Excerpt provided:
It should be noted that no one I spoke to throughout the Israeli security or political establishment ever even hinted that America should consider boots on the ground to cause regime change, something that is disingenuously alleged by many of the supporters of the JCPOA.

Ya’alon said Iran’s leaders ultimately want to survive, and even if there is not a popularly inspired regime change, the regime can feel enough economic and political pressure to halt some of their expansionist activities, but only if both political isolation and hard-hitting sanctions are combined.

I ASKED if Israel is forced into a large-scale war with Iran from Syria and Lebanon, would Israel consider attacking Iran proper. Ya’alon didn’t answer directly but said it is counterproductive to speak openly about Israeli strikes against Iranian interests, as Prime Minister Benjamin Netanyahu does now, finding it counterproductive, as ambiguity about military options better serves Israeli interests.

So how will Israel know when Iran will cross the threshold for nuclear weapons, and will it act?

Israel leaves all options on the table, and only a credible military threat will dissuade Iran. America, by not responding to the Iranian downing of its $100-million drone, or the unreciprocated attacks by Iran on international shipping in international waterways, or the lack of response to the Iranian attack on the Saudi oil facilities, has invited further Iranian aggression and increased instability in the region, undermining both American and Israeli interests.

The best way to decrease Iran’s threats is to respond with consequences when Iran acts. He wants America not to forget that it still has interests in the Middle East and that if it creates vacuums, it will eventually endanger America itself. America must remember that 9/11 came from the Middle East and that many attacks against American interests have come from the region.

Taking a step back to view the situation on a macro level, Ya’alon said there are three great threats in the Middle East: Iran; the Muslim Brotherhood, best exemplified by Turkish President Recep Erdogan; and Sunni Wahhabi radicalism in the form of al-Qaeda or Daesh (ISIS) that are both now somewhat in retreat. The only way America can counter these threats without sending in troops is to be supportive of Israel, which holds the front line against all the forms of radical Islam, from Shi’ite to Sunni jihadism.

Problem set:
1. List every Iranian action that, according to the passage on Ya'alon's views of Iran, went without an American response.
2. Carry on the passage on Ya'alon's views of Iran, starting right after its final sentence.

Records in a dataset
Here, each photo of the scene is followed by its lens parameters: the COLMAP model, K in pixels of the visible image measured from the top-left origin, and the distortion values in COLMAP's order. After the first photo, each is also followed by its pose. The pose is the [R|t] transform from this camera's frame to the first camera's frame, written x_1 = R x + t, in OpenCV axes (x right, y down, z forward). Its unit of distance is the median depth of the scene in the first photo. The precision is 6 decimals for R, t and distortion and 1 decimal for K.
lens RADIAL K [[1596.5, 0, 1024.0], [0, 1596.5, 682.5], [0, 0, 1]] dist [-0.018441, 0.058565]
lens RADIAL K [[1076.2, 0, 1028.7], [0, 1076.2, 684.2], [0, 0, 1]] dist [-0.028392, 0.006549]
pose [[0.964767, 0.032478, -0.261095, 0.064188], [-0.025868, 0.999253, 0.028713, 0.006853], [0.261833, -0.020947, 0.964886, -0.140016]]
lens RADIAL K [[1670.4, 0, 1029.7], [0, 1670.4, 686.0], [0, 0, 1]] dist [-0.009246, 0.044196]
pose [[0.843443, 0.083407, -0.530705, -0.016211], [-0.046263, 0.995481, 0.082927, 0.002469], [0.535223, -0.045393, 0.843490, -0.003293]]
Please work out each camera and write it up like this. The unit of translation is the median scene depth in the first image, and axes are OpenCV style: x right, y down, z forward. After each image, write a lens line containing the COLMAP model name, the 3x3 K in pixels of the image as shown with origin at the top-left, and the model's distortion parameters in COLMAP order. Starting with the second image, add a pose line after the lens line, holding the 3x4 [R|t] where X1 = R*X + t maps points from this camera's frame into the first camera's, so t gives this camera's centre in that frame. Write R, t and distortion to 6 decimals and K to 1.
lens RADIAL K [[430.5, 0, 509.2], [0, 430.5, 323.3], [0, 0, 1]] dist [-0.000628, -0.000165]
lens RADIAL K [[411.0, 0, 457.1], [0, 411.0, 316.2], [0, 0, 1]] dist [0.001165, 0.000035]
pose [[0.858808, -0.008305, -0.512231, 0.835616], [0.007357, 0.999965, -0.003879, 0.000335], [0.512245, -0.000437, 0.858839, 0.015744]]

Results in order:
1.
- The downing of America's $100-million drone
- The attacks on international shipping in international waterways
- The attack on the Saudi oil facilities

2.
Ya’alon is the number three in the Blue and White Party and is reportedly its choice for education minister. After his time as defense minister, he emphasized Israel’s internal challenges, so I asked him, if he became education minister, how he would approach the subject of Zionism in the secular Jewish school system.

As chief of staff of the IDF, Ya’alon made it a priority to teach young soldiers about the foundational core values of Zionism, defining Judaism as a religion, a national aspiration, a civilization and a people. He said these core values must be part of the educational system, as the nation must be rooted in a solid foundation to withstand its challenges. Israel’s four school systems: secular Jewish, religious Zionist, Arab and haredi (ultra-Orthodox), also need to be more integrated for both their benefit as well as the country’s. He emphasized the importance of avoiding confrontational coercion of the ultra-Orthodox and Arabs, but his party is in favor of some form of mandatory civil service.

Let’s hope Israel’s politicians will put the people’s interest ahead of their own and finally form a government after this unprecedented third election. Everyone I spoke to, Right and Left, agreed that having to endure a third election is unfortunate, and Israelis need to agree to disagree where necessary, maintain their sense of unity and move forward, as a genuine, vibrant democracy requires. 

The writer is the director of MEPIN, the Middle East Political Information Network. He regularly briefs members of the Senate, House and their foreign policy advisers, as well as White House advisers. He is a columnist for The Jerusalem Post, and a contributor to The Hill, i24TV, JTA, TheDefensePost.com, JNS, The Forward and has appeared on RealClearWorld.com.